Family Strategies, Kinship Networks, and National Identity for Americans Abroad: the Maury Family of Virginia and Liverpool, 1785-1840

Megan R. Brett

Advisor: Cynthia A. Kierner, PhD, Department of History and Art History

Committee Members: Rosemarie Zagarri, Jane Censer

Horizon Hall, #3225
April 11, 2022, 02:00 PM to 04:00 PM

Abstract:

James Maury, the first United States consul in Liverpool, faced a number of challenges during his decades living in England as an American abroad. As consul, he was responsible for protecting American interests, including defending American sailors unfairly impressed into the British navy. As a merchant selling U.S. crops on consignment, he dealt with fluctuations in the market from wars, economic crises, and strange weather. Perhaps his biggest challenge was maintaining his connections to the United States, particularly his family in Virginia, not only for himself but for his five Liverpool-born children. In a time when transatlantic communication could be slow and unreliable, James and his family devoted time and energy to sustaining and creating the family networks that provided them with emotional, financial, and cultural support.
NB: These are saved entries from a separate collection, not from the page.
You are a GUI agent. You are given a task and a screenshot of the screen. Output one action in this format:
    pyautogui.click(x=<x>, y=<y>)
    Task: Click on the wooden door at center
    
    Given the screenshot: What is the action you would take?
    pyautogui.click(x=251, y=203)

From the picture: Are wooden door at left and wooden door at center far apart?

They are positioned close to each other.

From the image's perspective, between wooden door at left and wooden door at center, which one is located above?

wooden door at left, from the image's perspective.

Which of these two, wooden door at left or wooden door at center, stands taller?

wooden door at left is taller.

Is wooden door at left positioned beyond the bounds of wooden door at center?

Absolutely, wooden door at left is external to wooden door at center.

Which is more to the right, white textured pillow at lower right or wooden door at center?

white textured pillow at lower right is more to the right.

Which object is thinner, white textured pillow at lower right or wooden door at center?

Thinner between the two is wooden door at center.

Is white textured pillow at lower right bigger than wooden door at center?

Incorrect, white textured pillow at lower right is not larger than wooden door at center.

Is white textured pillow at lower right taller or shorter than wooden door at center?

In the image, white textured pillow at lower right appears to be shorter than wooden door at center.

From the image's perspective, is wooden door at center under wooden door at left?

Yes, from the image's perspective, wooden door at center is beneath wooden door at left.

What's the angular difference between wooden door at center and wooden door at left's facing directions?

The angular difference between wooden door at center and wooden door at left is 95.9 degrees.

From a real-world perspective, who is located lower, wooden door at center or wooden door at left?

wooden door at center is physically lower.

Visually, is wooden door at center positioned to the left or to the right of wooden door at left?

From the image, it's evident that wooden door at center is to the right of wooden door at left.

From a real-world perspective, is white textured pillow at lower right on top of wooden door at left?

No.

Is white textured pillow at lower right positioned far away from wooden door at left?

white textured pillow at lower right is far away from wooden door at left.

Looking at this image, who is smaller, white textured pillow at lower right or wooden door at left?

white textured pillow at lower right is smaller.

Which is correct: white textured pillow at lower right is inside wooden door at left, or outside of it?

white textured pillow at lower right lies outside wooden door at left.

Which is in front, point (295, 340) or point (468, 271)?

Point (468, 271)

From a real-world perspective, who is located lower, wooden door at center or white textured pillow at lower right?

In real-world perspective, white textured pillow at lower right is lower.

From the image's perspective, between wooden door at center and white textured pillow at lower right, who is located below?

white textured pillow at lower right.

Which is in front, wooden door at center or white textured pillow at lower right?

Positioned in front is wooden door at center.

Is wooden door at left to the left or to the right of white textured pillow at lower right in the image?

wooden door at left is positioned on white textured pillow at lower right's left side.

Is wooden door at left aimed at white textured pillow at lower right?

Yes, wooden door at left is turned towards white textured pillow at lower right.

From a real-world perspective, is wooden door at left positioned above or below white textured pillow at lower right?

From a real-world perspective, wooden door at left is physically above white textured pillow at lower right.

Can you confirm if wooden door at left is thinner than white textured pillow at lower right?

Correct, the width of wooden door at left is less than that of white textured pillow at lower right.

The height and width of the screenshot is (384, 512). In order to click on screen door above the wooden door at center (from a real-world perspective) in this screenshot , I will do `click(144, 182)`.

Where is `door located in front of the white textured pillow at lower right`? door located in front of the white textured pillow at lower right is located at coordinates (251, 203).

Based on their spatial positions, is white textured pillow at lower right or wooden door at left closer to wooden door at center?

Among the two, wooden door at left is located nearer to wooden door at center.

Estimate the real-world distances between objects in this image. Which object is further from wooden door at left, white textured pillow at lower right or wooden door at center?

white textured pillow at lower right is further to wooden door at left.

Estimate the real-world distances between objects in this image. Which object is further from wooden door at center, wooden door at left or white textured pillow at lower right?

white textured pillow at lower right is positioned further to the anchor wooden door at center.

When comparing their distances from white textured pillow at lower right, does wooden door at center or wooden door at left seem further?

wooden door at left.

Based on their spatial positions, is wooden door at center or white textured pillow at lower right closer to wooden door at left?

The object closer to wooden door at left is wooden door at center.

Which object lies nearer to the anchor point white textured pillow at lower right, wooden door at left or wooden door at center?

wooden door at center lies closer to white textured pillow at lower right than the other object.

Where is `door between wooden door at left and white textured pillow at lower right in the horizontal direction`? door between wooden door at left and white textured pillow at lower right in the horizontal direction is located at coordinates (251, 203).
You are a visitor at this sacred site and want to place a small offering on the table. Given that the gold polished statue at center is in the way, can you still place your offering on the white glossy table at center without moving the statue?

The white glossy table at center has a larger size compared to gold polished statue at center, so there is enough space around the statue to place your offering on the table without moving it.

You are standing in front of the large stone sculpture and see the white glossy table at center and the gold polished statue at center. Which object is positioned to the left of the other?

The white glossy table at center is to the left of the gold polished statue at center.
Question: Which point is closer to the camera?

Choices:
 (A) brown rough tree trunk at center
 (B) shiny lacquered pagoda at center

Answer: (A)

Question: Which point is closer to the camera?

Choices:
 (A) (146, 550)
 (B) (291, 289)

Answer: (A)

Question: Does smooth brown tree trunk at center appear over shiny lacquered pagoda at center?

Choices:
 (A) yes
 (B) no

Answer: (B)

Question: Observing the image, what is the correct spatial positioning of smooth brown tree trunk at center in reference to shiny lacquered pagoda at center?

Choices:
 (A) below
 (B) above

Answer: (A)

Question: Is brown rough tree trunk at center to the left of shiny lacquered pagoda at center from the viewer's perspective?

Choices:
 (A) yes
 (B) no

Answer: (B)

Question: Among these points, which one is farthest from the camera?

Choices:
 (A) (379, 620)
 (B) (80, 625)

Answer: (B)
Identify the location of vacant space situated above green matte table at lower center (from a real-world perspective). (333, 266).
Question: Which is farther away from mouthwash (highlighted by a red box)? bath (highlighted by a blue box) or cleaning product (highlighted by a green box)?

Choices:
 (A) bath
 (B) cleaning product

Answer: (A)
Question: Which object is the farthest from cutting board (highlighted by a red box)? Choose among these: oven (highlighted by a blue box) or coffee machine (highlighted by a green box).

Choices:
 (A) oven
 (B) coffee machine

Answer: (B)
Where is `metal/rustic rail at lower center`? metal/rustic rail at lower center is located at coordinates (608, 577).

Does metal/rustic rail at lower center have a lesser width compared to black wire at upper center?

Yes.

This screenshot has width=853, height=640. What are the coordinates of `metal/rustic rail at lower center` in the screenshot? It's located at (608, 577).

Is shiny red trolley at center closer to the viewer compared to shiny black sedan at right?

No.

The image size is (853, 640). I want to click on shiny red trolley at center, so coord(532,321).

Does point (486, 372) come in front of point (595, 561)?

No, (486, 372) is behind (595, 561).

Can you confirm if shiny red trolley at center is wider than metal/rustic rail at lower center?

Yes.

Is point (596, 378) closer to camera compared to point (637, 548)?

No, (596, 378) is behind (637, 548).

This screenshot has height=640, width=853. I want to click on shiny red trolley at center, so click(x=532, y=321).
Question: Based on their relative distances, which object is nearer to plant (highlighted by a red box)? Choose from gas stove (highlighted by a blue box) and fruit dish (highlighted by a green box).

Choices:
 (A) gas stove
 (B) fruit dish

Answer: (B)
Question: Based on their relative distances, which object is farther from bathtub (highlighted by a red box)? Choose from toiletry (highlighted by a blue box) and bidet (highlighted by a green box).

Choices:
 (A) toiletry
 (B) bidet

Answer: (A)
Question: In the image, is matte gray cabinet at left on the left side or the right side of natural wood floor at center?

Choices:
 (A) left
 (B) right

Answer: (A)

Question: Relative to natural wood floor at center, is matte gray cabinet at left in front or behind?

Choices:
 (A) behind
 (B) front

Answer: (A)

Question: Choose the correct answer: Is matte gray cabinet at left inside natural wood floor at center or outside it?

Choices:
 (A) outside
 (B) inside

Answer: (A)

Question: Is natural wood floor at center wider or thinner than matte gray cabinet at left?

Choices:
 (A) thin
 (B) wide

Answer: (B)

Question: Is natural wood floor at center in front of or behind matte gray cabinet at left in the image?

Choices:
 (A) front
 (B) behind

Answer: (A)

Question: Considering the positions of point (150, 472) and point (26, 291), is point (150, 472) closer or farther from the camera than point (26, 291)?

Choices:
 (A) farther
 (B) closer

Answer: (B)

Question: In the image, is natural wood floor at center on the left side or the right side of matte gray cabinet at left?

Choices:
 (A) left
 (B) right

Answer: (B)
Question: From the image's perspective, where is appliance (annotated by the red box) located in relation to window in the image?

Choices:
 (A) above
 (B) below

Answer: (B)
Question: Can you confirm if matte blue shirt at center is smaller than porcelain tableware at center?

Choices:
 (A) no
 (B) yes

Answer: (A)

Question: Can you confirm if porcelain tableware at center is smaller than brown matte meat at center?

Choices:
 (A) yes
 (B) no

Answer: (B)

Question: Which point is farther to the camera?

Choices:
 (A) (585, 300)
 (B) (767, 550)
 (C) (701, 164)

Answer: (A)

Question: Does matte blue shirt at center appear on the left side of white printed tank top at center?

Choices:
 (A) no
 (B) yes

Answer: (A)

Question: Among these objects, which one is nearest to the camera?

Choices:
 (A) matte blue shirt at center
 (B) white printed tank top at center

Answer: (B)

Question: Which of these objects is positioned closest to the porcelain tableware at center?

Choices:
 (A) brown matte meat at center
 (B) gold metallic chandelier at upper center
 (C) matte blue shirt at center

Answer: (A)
This dissertation investigates the importance of familial and other social networks for Americans abroad in the early national period by examining the experiences of the Maury family of Virginia and Liverpool. The primary node, or point of connection, for the analysis of these networks is James Maury, a merchant in the transatlantic goods trade who served as United States consul to Liverpool from 1790 until 1829. He had ten siblings, two marriages, five children, and a large number of extended relations. Each of these individuals was of course the center of their own networks, yet James left the most robust archival collection of any of his siblings, and he was the only Maury of his generation who left Virginia. This documentary abundance for James and his children, combined with his experiences as an American living abroad for decades, makes him a useful node on whom to center this study.

The dissertation argues that Maury family invested time, energy, and resources into maintaining their family networks because they saw those connections as emotionally, culturally, and economically valuable. It also contends that these networks were a key tool for the Maurys living abroad when constructing their identities as Americans. Through this analysis, the dissertation contributes to our understanding of how Americans abroad created and presented national identities in an era when transatlantic communication was unreliable and when even resident citizens in the United States were uncertain what it might mean to be American.

Each chapter in this dissertation addresses some aspect of family strategies and identity, proceeding in roughly chronological order. The first three chapters cover the period from the American Revolution through the end of the Napoleonic Wars. They discuss the efforts by James and his siblings to create, maintain, and preserve their family networks, with an extended look at the expatriate experience in Liverpool during this period. Chapters four and five shift the focus to the Liverpool-born Maurys as they transitioned from adolescence into adulthood. These chapters examine how these Maurys situated themselves in relation to their family networks and constructions of national identities.